Das ist Rekord. Die Koalition ist erst 15 Monate im Amt, bereits das dritte Regierungsmitglied hat das Handtuch geworfen. Ulrike Lunacek war überfordert, Christine Aschbacher stolperte über ihre Dissertation, Rudolf Anschober verabschiedete sich aus gesundheitlichen Gründen.

Anschobers Rücktritt ist der spektakulärste Abgang. Nicht nur war er über Monaten hinweg der beliebteste Grüne in der Regierung, dank Corona war er neben Kanzler Sebastian Kurz der wichtigste Mann im Kabinett. Fast alle Covid-Verordnungen tragen seine Unterschrift, keine Corona-Maßnahme konnte ohne sein Zutun beschlossen werden.

Dass Anschober Gesundheitsminister wurde, war nicht Teil der Lebensplanung. Im Jänner 2020 ging der Oberösterreicher nach Wien, um die Sozialagenden zu übernehmen. Corona änderte alles. Im Mai begannen die Sticheleien zwischen Kanzler und Minister – stets hinter den Kulissen, nie auf offener Bühne. Jeder ist auf seine Weise ein genialer Kommunikator, beide lieferten sich bald ein Duell um Platz eins im Ranking der Politiker. Der Zwist war immer auch inhaltlich begründet. Kurz drängte zu energischen Schritten, Anschober bremste. Dass das Gesundheitsministerium im Kampf gegen die Pandemie überfordert war (siehe Oster-Erlass und so manche Beschaffungsfragen), brachte das Kanzleramt oft auf die Palme.

Ob Anschobers Rücktritt zur Entspannung der zerrütteten Beziehungen zwischen Türkis und Grün beiträgt, ist fraglich. Längst belasten andere Themen die Koalition. Die Grünen haben sich mit Wolfgang Mückstein für einen angesehenen Hausarzt, der im Milieu der Wiener Grünen verankert ist, entschieden, der aber das politische Handwerk nicht kennt. „Das ist der Achillesferse“, räumt ein grüner Insider ein. Die bisweilen widerborstigen Landeshauptleute, der Koalitionspartner, die Impfstoffhersteller sind knallharte Verhandler. Angesichts von Corona darf sich Mückstein keine 100-tägige Schonfrist erwarten.

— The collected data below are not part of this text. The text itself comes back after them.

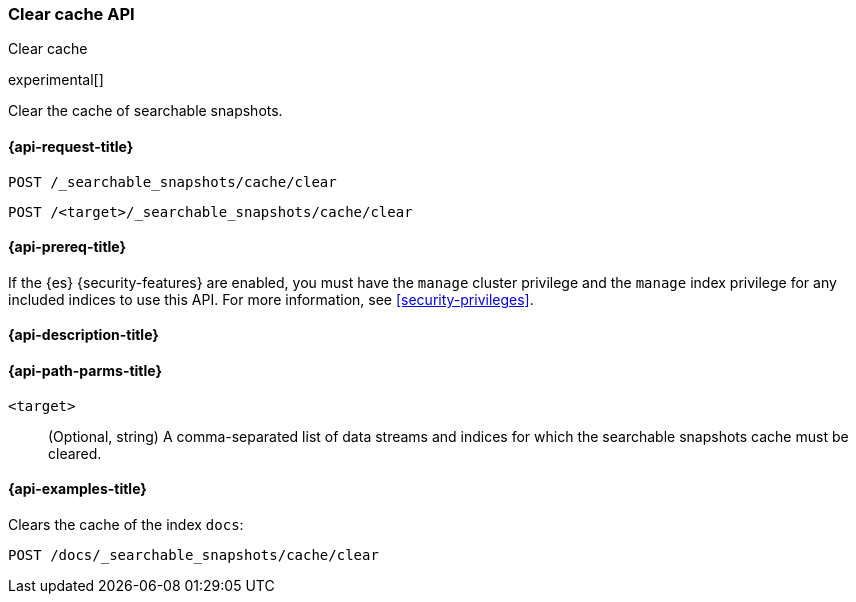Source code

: [role="xpack"]
[testenv="platinum"]
[[searchable-snapshots-api-clear-cache]]
=== Clear cache API
++++
<titleabbrev>Clear cache</titleabbrev>
++++

experimental[]

Clear the cache of searchable snapshots.

[[searchable-snapshots-api-clear-cache-request]]
==== {api-request-title}

`POST /_searchable_snapshots/cache/clear`

`POST /<target>/_searchable_snapshots/cache/clear`

[[searchable-snapshots-api-clear-cache-prereqs]]
==== {api-prereq-title}

If the {es} {security-features} are enabled, you must have the
`manage` cluster privilege and the `manage` index privilege
for any included indices to use this API.
For more information, see <<security-privileges>>.

[[searchable-snapshots-api-clear-cache-desc]]
==== {api-description-title}


[[searchable-snapshots-api-clear-cache-path-params]]
==== {api-path-parms-title}

`<target>`::
(Optional, string)
A comma-separated list of data streams and indices for which the
searchable snapshots cache must be cleared.


[[searchable-snapshots-api-clear-cache-example]]
==== {api-examples-title}
////
[source,console]
-----------------------------------
PUT /docs
{
  "settings" : {
    "index.number_of_shards" : 1,
    "index.number_of_replicas" : 0
  }
}

PUT /_snapshot/my_repository/my_snapshot?wait_for_completion=true
{
  "include_global_state": false,
  "indices": "docs"
}

DELETE /docs

POST /_snapshot/my_repository/my_snapshot/_mount?wait_for_completion=true
{
  "index": "docs"
}
-----------------------------------
// TEST[setup:setup-repository]
////

Clears the cache of the index `docs`:

[source,console]
--------------------------------------------------
POST /docs/_searchable_snapshots/cache/clear
--------------------------------------------------
// TEST[continued]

Anfang März kehrte Anschober gegen den Rat seiner Ärzte aus dem Krankenstand zurück. Eine zwei- bis dreimonatige Auszeit, wie er sie im Herbst 2012 nach dem Burnout noch genommen hatte, erlaubt das Amt eines Gesundheitsministers in Zeiten eines gesundheitlichen Ausnahmezustands nicht. Am Wochenende soll Anschober Parteichef Werner Kogler über den Rückzug informiert haben. Die ÖVP wurde im letzten Moment in Kenntnis gesetzt.